Written by Chris Thom
Previous guidelines suggested that isolated aVR elevation with multi-lead ST depression could be considered as a STEMI equivalent. However, current evidence suggests aVR elevation is not specific for an acute coronary event.
Why does this matter?
An acute coronary occlusion that results in STEMI morphology on EKG benefits from immediate re-vascularization. Entities termed ‘STEMI equivalents’ are understood to also represent acute coronary occlusion. Isolated aVR elevation has been previously discussed as a STEMI equivalent, but is it specific for acute coronary occlusion?
No helicopter ride this time…..
This was a case report and review of isolated aVR elevation. It details a 50 year old with vomiting whose EKG revealed ST elevation of aVR and lead V1, with concomitant diffuse ST depression. Cardiology was consulted for emergent left heart catheterization. However, a repeat EKG after resuscitation showed normalization of the EKG. Further workup revealed gastric outlet obstruction secondary to a duodenal stricture.
The review notes that aVR elevation coupled with diffuse ST depression was previously accepted to be indicative of acute occlusion of the left main coronary or proximal left anterior descending artery. This pattern was classified as a STEMI equivalent in the 2013 ST-elevation myocardial infarction (STEMI) guidelines (1). However, subsequent literature has shown that this pattern is not specific for STEMI, with only one-fourth of individuals, in a study of 130 patients, having acute coronary syndrome (2). The recent 2022 ACC Expert Consensus Decision Pathway on this topic does not include aVR elevation as one of the accepted STEMI equivalents (3).
The review notes that there are 3 main categories wherein aVR ST elevation can occur: acute coronary occlusion, subendocardial ischemia from severe non-occlusive coronary artery disease or supply/demand mismatch, and repolarization abnormalities. In summary, always consider acute coronary occlusion with aVR ST elevation, but be aware that it is not entirely specific for an acute coronary occlusion.
See this discussion of aVR ST elevation with diffuse ST depressions on Dr. Smith’s ECG blog.
Does ST Elevation in Lead aVR Require an Emergent Trip to the Catheterization Laboratory? JAMA Intern Med. 2023 Mar 1;183(3):261-262. doi: 10.1001/jamainternmed.2022.5901.

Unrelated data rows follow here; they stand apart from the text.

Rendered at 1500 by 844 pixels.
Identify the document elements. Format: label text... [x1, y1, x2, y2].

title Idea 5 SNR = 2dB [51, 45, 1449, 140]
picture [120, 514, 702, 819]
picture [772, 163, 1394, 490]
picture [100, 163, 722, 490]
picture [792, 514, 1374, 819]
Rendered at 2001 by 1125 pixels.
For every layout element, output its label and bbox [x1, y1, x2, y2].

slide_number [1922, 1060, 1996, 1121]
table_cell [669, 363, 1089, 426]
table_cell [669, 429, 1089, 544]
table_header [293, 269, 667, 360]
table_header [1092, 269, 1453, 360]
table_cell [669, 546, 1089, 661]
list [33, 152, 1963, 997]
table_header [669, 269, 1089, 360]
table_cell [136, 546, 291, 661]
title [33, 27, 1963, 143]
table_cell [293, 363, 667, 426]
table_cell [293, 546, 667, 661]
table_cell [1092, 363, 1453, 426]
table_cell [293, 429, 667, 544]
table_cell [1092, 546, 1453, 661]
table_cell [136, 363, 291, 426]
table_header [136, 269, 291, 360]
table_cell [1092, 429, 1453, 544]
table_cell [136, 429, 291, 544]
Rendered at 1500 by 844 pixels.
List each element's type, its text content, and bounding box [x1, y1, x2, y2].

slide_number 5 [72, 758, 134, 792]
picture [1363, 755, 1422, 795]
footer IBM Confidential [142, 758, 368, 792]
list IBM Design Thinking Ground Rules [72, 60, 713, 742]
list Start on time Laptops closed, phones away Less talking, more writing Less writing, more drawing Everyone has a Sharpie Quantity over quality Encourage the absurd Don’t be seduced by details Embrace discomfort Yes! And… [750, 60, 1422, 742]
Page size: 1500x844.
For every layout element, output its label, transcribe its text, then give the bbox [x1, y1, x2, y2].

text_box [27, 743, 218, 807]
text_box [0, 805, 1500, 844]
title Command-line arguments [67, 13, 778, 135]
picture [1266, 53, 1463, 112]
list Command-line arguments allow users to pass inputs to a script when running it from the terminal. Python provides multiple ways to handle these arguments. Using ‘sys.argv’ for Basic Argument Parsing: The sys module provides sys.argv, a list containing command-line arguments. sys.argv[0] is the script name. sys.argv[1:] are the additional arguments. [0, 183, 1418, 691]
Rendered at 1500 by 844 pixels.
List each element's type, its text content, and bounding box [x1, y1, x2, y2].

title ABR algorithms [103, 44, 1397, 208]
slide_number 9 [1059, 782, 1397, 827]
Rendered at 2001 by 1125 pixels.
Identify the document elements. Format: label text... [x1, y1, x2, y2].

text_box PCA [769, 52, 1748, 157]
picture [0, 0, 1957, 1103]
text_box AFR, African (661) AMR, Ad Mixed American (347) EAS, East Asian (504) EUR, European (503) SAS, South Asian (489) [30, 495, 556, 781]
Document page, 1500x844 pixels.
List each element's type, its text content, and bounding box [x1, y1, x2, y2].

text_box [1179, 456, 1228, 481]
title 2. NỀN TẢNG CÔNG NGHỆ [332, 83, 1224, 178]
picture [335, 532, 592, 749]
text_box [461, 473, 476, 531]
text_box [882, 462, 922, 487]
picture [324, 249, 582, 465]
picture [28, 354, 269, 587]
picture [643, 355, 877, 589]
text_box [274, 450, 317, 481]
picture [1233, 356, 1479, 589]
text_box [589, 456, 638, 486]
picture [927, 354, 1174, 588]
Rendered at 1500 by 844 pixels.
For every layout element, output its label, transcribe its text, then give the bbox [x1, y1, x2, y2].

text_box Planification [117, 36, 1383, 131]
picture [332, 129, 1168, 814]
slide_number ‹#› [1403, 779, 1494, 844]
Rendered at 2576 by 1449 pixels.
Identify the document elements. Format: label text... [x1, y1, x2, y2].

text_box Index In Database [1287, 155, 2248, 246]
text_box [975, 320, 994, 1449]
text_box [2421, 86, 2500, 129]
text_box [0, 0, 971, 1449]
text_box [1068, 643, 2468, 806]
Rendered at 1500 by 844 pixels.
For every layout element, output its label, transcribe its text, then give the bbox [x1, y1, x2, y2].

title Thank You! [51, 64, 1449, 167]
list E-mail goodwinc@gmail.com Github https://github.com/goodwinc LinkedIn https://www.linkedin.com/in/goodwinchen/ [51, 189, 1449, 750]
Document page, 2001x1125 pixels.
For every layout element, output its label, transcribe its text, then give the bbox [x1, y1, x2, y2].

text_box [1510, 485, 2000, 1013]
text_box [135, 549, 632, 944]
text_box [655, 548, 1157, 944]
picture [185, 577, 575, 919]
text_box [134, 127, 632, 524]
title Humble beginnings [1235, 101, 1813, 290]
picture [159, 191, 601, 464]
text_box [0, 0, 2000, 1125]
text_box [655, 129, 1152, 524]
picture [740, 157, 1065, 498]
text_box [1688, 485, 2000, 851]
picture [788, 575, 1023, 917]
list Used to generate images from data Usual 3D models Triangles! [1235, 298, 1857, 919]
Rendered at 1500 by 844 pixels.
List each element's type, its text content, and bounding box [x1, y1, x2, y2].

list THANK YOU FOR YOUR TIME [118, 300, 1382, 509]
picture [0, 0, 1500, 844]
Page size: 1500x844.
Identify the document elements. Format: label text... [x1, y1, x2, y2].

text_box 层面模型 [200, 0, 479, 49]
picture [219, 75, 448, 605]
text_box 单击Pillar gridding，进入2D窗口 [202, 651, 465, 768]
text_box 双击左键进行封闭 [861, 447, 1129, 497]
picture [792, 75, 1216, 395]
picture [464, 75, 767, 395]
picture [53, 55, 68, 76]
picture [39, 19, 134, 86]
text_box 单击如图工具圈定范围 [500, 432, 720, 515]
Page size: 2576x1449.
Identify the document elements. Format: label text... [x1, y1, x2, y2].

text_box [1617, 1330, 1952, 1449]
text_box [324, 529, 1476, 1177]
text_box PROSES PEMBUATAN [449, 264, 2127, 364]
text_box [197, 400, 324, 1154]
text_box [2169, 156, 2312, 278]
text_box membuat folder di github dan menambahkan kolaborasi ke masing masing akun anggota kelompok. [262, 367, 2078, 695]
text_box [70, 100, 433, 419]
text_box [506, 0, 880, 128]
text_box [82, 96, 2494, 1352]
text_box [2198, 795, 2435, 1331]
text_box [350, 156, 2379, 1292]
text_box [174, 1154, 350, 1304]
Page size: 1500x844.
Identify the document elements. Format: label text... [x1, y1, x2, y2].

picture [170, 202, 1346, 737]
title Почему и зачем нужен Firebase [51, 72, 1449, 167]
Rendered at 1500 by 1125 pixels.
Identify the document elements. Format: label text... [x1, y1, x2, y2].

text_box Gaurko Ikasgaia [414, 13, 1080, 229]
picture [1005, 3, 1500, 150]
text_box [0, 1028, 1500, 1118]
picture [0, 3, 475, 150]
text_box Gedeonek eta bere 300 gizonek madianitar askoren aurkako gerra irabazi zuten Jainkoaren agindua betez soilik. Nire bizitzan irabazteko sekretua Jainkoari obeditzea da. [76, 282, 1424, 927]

- O’Gara PT, Kushner FG, Ascheim DD, et al. 2013 ACCF/AHA guideline for the management of ST-elevation myocardial infarction: a report of the American College of Cardiology Foundation/American Heart Association Task Force on Practice Guidelines [published correction appears in Circulation. 2013 Dec 24;128(25):e481].
- Knotts RJ, Wilson JM, Kim E, Huang HD, Birnbaum Y. Diffuse ST depression with ST elevation in aVR: Is this pattern specific for global ischemia due to left main coronary artery disease?. J Electrocardiol. 2013;46(3):240-248.
- Writing Committee, Kontos MC, de Lemos JA, et al. 2022 ACC Expert Consensus Decision Pathway on the Evaluation and Disposition of Acute Chest Pain in the Emergency Department: A Report of the American College of Cardiology Solution Set Oversight Committee. J Am Coll Cardiol. 2022;80(20):1925-1960.